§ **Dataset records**
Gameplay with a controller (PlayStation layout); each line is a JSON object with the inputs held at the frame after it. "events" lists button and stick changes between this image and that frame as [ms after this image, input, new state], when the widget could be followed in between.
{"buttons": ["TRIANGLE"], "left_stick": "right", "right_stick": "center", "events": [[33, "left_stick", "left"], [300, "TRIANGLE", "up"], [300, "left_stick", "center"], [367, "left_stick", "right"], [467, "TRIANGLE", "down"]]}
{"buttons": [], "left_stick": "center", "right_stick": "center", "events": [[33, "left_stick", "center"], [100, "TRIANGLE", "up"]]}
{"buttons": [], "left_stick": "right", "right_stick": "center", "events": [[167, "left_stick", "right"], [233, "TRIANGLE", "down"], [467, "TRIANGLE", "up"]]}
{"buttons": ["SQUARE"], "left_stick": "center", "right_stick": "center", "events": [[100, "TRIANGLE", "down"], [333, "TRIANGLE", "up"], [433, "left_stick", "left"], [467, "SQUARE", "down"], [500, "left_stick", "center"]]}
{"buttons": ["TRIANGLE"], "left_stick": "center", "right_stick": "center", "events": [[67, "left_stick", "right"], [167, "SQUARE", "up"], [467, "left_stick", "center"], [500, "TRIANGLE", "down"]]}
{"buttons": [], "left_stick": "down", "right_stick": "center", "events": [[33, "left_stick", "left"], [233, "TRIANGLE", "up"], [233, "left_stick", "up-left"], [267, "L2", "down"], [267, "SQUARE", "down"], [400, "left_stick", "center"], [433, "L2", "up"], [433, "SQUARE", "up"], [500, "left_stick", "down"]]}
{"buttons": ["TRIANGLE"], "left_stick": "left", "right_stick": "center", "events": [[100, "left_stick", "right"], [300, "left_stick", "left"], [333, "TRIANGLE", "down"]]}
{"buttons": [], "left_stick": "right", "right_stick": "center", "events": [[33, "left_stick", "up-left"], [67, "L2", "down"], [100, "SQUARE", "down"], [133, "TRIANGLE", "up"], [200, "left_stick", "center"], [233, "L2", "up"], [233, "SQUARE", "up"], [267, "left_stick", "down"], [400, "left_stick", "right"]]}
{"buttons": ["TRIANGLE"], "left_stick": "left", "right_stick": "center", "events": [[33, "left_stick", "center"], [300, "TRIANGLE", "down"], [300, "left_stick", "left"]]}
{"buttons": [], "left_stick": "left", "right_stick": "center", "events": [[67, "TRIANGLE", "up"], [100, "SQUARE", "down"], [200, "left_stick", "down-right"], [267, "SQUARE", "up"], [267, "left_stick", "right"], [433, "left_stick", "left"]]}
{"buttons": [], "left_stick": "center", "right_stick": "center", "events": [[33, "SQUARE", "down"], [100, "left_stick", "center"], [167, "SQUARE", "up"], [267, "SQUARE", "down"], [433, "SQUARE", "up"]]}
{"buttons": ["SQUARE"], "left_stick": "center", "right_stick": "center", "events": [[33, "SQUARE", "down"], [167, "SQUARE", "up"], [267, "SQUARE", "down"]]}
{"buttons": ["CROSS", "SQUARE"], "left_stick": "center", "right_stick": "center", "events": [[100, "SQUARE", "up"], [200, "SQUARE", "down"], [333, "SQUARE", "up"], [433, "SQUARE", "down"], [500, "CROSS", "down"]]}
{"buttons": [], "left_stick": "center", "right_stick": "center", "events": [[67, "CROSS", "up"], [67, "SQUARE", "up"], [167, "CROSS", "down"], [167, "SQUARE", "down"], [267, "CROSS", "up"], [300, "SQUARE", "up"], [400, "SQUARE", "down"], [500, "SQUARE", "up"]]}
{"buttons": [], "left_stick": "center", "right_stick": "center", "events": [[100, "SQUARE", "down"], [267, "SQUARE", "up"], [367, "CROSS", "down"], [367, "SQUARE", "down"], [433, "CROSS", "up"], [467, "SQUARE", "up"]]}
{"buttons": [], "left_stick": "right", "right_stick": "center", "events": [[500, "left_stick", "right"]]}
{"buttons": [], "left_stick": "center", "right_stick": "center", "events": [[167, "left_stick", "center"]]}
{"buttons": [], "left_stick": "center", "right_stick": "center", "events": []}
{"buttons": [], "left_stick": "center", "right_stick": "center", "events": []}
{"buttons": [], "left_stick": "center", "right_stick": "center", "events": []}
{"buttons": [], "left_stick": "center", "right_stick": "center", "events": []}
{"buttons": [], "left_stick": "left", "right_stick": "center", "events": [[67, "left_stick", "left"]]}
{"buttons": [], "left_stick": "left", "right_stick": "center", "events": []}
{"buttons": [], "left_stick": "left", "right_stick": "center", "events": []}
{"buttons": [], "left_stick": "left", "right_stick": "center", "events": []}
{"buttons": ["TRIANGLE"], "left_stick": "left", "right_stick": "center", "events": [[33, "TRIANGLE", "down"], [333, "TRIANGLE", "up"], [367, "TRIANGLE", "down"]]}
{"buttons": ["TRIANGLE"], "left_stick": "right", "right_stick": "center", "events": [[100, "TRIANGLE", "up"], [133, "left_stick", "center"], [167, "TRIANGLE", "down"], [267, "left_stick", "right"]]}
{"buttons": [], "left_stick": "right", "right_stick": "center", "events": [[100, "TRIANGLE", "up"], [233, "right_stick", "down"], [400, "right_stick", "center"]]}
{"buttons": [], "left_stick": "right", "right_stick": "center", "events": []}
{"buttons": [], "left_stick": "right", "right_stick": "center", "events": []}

§ **Aim of the exercise**
Exactly as they stand, repeat all the records.

§ **Answer section**
Gameplay with a controller (PlayStation layout); each line is a JSON object with the inputs held at the frame after it. "events" lists button and stick changes between this image and that frame as [ms after this image, input, new state], when the widget could be followed in between.
{"buttons": ["TRIANGLE"], "left_stick": "right", "right_stick": "center", "events": [[33, "left_stick", "left"], [300, "TRIANGLE", "up"], [300, "left_stick", "center"], [367, "left_stick", "right"], [467, "TRIANGLE", "down"]]}
{"buttons": [], "left_stick": "center", "right_stick": "center", "events": [[33, "left_stick", "center"], [100, "TRIANGLE", "up"]]}
{"buttons": [], "left_stick": "right", "right_stick": "center", "events": [[167, "left_stick", "right"], [233, "TRIANGLE", "down"], [467, "TRIANGLE", "up"]]}
{"buttons": ["SQUARE"], "left_stick": "center", "right_stick": "center", "events": [[100, "TRIANGLE", "down"], [333, "TRIANGLE", "up"], [433, "left_stick", "left"], [467, "SQUARE", "down"], [500, "left_stick", "center"]]}
{"buttons": ["TRIANGLE"], "left_stick": "center", "right_stick": "center", "events": [[67, "left_stick", "right"], [167, "SQUARE", "up"], [467, "left_stick", "center"], [500, "TRIANGLE", "down"]]}
{"buttons": [], "left_stick": "down", "right_stick": "center", "events": [[33, "left_stick", "left"], [233, "TRIANGLE", "up"], [233, "left_stick", "up-left"], [267, "L2", "down"], [267, "SQUARE", "down"], [400, "left_stick", "center"], [433, "L2", "up"], [433, "SQUARE", "up"], [500, "left_stick", "down"]]}
{"buttons": ["TRIANGLE"], "left_stick": "left", "right_stick": "center", "events": [[100, "left_stick", "right"], [300, "left_stick", "left"], [333, "TRIANGLE", "down"]]}
{"buttons": [], "left_stick": "right", "right_stick": "center", "events": [[33, "left_stick", "up-left"], [67, "L2", "down"], [100, "SQUARE", "down"], [133, "TRIANGLE", "up"], [200, "left_stick", "center"], [233, "L2", "up"], [233, "SQUARE", "up"], [267, "left_stick", "down"], [400, "left_stick", "right"]]}
{"buttons": ["TRIANGLE"], "left_stick": "left", "right_stick": "center", "events": [[33, "left_stick", "center"], [300, "TRIANGLE", "down"], [300, "left_stick", "left"]]}
{"buttons": [], "left_stick": "left", "right_stick": "center", "events": [[67, "TRIANGLE", "up"], [100, "SQUARE", "down"], [200, "left_stick", "down-right"], [267, "SQUARE", "up"], [267, "left_stick", "right"], [433, "left_stick", "left"]]}
{"buttons": [], "left_stick": "center", "right_stick": "center", "events": [[33, "SQUARE", "down"], [100, "left_stick", "center"], [167, "SQUARE", "up"], [267, "SQUARE", "down"], [433, "SQUARE", "up"]]}
{"buttons": ["SQUARE"], "left_stick": "center", "right_stick": "center", "events": [[33, "SQUARE", "down"], [167, "SQUARE", "up"], [267, "SQUARE", "down"]]}
{"buttons": ["CROSS", "SQUARE"], "left_stick": "center", "right_stick": "center", "events": [[100, "SQUARE", "up"], [200, "SQUARE", "down"], [333, "SQUARE", "up"], [433, "SQUARE", "down"], [500, "CROSS", "down"]]}
{"buttons": [], "left_stick": "center", "right_stick": "center", "events": [[67, "CROSS", "up"], [67, "SQUARE", "up"], [167, "CROSS", "down"], [167, "SQUARE", "down"], [267, "CROSS", "up"], [300, "SQUARE", "up"], [400, "SQUARE", "down"], [500, "SQUARE", "up"]]}
{"buttons": [], "left_stick": "center", "right_stick": "center", "events": [[100, "SQUARE", "down"], [267, "SQUARE", "up"], [367, "CROSS", "down"], [367, "SQUARE", "down"], [433, "CROSS", "up"], [467, "SQUARE", "up"]]}
{"buttons": [], "left_stick": "right", "right_stick": "center", "events": [[500, "left_stick", "right"]]}
{"buttons": [], "left_stick": "center", "right_stick": "center", "events": [[167, "left_stick", "center"]]}
{"buttons": [], "left_stick": "center", "right_stick": "center", "events": []}
{"buttons": [], "left_stick": "center", "right_stick": "center", "events": []}
{"buttons": [], "left_stick": "center", "right_stick": "center", "events": []}
{"buttons": [], "left_stick": "center", "right_stick": "center", "events": []}
{"buttons": [], "left_stick": "left", "right_stick": "center", "events": [[67, "left_stick", "left"]]}
{"buttons": [], "left_stick": "left", "right_stick": "center", "events": []}
{"buttons": [], "left_stick": "left", "right_stick": "center", "events": []}
{"buttons": [], "left_stick": "left", "right_stick": "center", "events": []}
{"buttons": ["TRIANGLE"], "left_stick": "left", "right_stick": "center", "events": [[33, "TRIANGLE", "down"], [333, "TRIANGLE", "up"], [367, "TRIANGLE", "down"]]}
{"buttons": ["TRIANGLE"], "left_stick": "right", "right_stick": "center", "events": [[100, "TRIANGLE", "up"], [133, "left_stick", "center"], [167, "TRIANGLE", "down"], [267, "left_stick", "right"]]}
{"buttons": [], "left_stick": "right", "right_stick": "center", "events": [[100, "TRIANGLE", "up"], [233, "right_stick", "down"], [400, "right_stick", "center"]]}
{"buttons": [], "left_stick": "right", "right_stick": "center", "events": []}
{"buttons": [], "left_stick": "right", "right_stick": "center", "events": []}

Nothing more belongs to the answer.